Kisah Sang Peneriak Kemerdekaan, Sosok yang Hilang dari Sejarah Indonesia

Riwu-Ga.jpg
(DETIK INDONESIA.COM)

RIAU ONLINE - Riwu Ga, sosok bersahaja yang sudah ditakdirkan bersama Bung Karno. Bung Karno dan keluarga sangat mempercayai pria yang begitu rendah hati dan penuh kepatuhan terhadap peraturan dan etika itu. Bahkan, ketika Bung Karno dan Inggit memutuskan untuk berpisah, pria asal Sabu, Nusa Tenggara Timur itu menjadi 'harta' yang diperebutkan.

 

Berawal dari hukuman pengasingan yang dijalani Bung Karno di Ende, Flores pada 1934. Riwu Ga begitu setia mengabdi kepada keluarga Bung Karno hingga masa pembuangan Sang Proklamator berakhir.

 

Riwu Ga turut mempersiapkan upacara pembacaan proklamasi. Setelah membacakan teks proklamasi, Bung Karno memerintahkan Riwu Ga untuk segera menyebarkan berita Proklamasi Kemerdekaan itu di Ibukota, Jakarta.

 

Bung Karno berkata, "Anggalai,sekarang giliran anggalai. Sebarkan kepada rakyat Jakarta, kita sudah merdeka, bawa bendera." Anggalai berarti sahabat dari bahasa Ende, NTT.
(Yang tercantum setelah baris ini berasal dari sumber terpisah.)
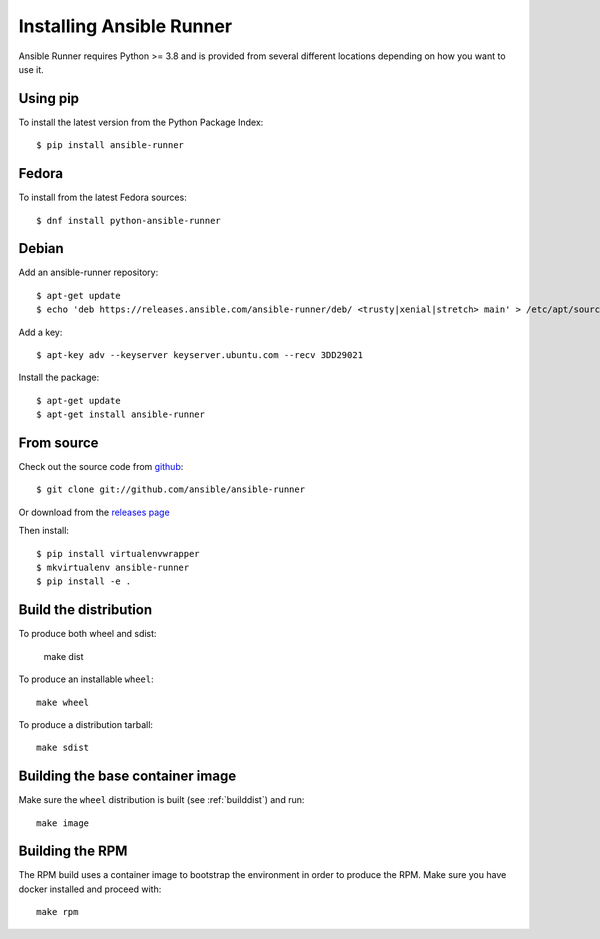 .. _install:

Installing Ansible Runner
=========================

Ansible Runner requires Python >= 3.8 and is provided from several different locations depending on how you want to use it.

Using pip
---------

To install the latest version from the Python Package Index::

  $ pip install ansible-runner


Fedora
------

To install from the latest Fedora sources::

  $ dnf install python-ansible-runner

Debian
------

Add an ansible-runner repository::

  $ apt-get update
  $ echo 'deb https://releases.ansible.com/ansible-runner/deb/ <trusty|xenial|stretch> main' > /etc/apt/sources.list.d/ansible.list

Add a key::

  $ apt-key adv --keyserver keyserver.ubuntu.com --recv 3DD29021

Install the package::

  $ apt-get update
  $ apt-get install ansible-runner


From source
-----------

Check out the source code from `github <https://github.com/ansible/ansible-runner>`_::

  $ git clone git://github.com/ansible/ansible-runner

Or download from the `releases page <https://github.com/ansible/ansible-runner/releases>`_

Then install::

  $ pip install virtualenvwrapper
  $ mkvirtualenv ansible-runner
  $ pip install -e .

.. _builddist:

Build the distribution
----------------------

To produce both wheel and sdist:

  make dist

To produce an installable ``wheel``::

  make wheel

To produce a distribution tarball::

  make sdist

.. _buildcontimg:

Building the base container image
---------------------------------

Make sure the ``wheel`` distribution is built (see :ref:`builddist`) and run::

  make image

Building the RPM
----------------

The RPM build uses a container image to bootstrap the environment in order to produce the RPM. Make sure you have docker
installed and proceed with::

  make rpm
Baca Juga: Sepenggal Kisah dari Kopassus: Silakan Hukum Saya, Jangan Pecat dari TNI

 

Mengendarai jeep, Riwu Ga muda nan sederhana bersama Sarwoko adik Mr. Sartono, kelak menjadi Ketua Dewan Pertimbangan Agung pertama Indonesia. Riwu Ga berteriak-teriak heroik sambil mengibarkan Sang Saka Merah Putih mengumumkan kepada rakyat Jakarta.

 

"Kita sudah merdeka, kita sudah merdeka!" teriaknya dilansir dari Instagram MataPadi, Jumat, 16 Desember 2016.



 

Aksi Riwu Ga terbilang konyol. Padahal, bisa saja tentara Jepang yang masih berkuasa menembaknya. Namun itulah pemberitaan tentang Proklamasi Kemerdekaan Indonesia yang pertama kali dilakukan secara langsung kepada segenap rakyat Indonesia.

 

Selama 1945, nyaris tidak ada surat kabar yang memberitakan perihal proklamas. Hingga pada 20 Februari 1946, harian Merdeka secara resmi memberitakannya. Artinya, proklamasi telah berlaku 6 bulan lebih.

Klik Juga: Sang Komandan Muda Sanali: Ya Akulah Polisi Indonesia, Tembaklah

 

Setelah Indonesia merdeka, Riwu Ga memutuskan untuk kembali ke tanah kelahirannya di Pulau Sabu, NTT. Riwu Ga tak menghadiahkan kampung halamannya sepenggal sejarah. Riwu Ga tak pernah meninggalkan kisah peran pentingnya mengawal dan melayani Bung Karno kepada tanah kelahirannya. Masyarakat kampung halamannya tak pernah mengatahui betapa besarnya peran Riwu Ga dalam sepenggal catatan sejarah.

 

Masa tuanya, seperti dilansir dari Detik Indonesia.com, Riwu Ga justru menjadi seorang penjaga malam di kantor DPU di Kabupaten Enda hingga pensiun pada 1974. Sejak itu, hidup Riwu ga berpindah-pindah dan menyingkir dari hiruk pikuknya Jakarta, menjauh ke Naikoten, Kupang hingga Nunkurus di Kabupaten Kupang pada 1992.

 

Riwu Ga hanya beberapa tahun menjalani hidupnya di Kupang bersama istrinya, Belandina sebagai petani di Nunkurus di lahan sawah depan markas TNI Naibonat.

Lihat Juga: Di Bawah Pimpinan Prabowo, Kopassus Latih Pasukan Palestina Hamas

 

Hingga pada 17 Agusutus 1996, Riwu Ga merayakan kemerdekaan yang sesungguhnya. Tepat pukul 17.00 WITA, Riwu Ga wafat di hari ke-51 tahun proklamasi itu ia kabarkan melalui teriakan-teriakan heroik.

 

Sore itu, menjadi sunyi tanpa lantang lengking pekik merdeka. Sunyi, sesunyi jasad sang penyampai pesan Kemerdekaan yang tak begitu dikenang. Jenazahnya dimakamkan di TPU Kapadalakelurahan Airnona kecamatan Kota Raja, Kupang pada 19 Agustus 1996.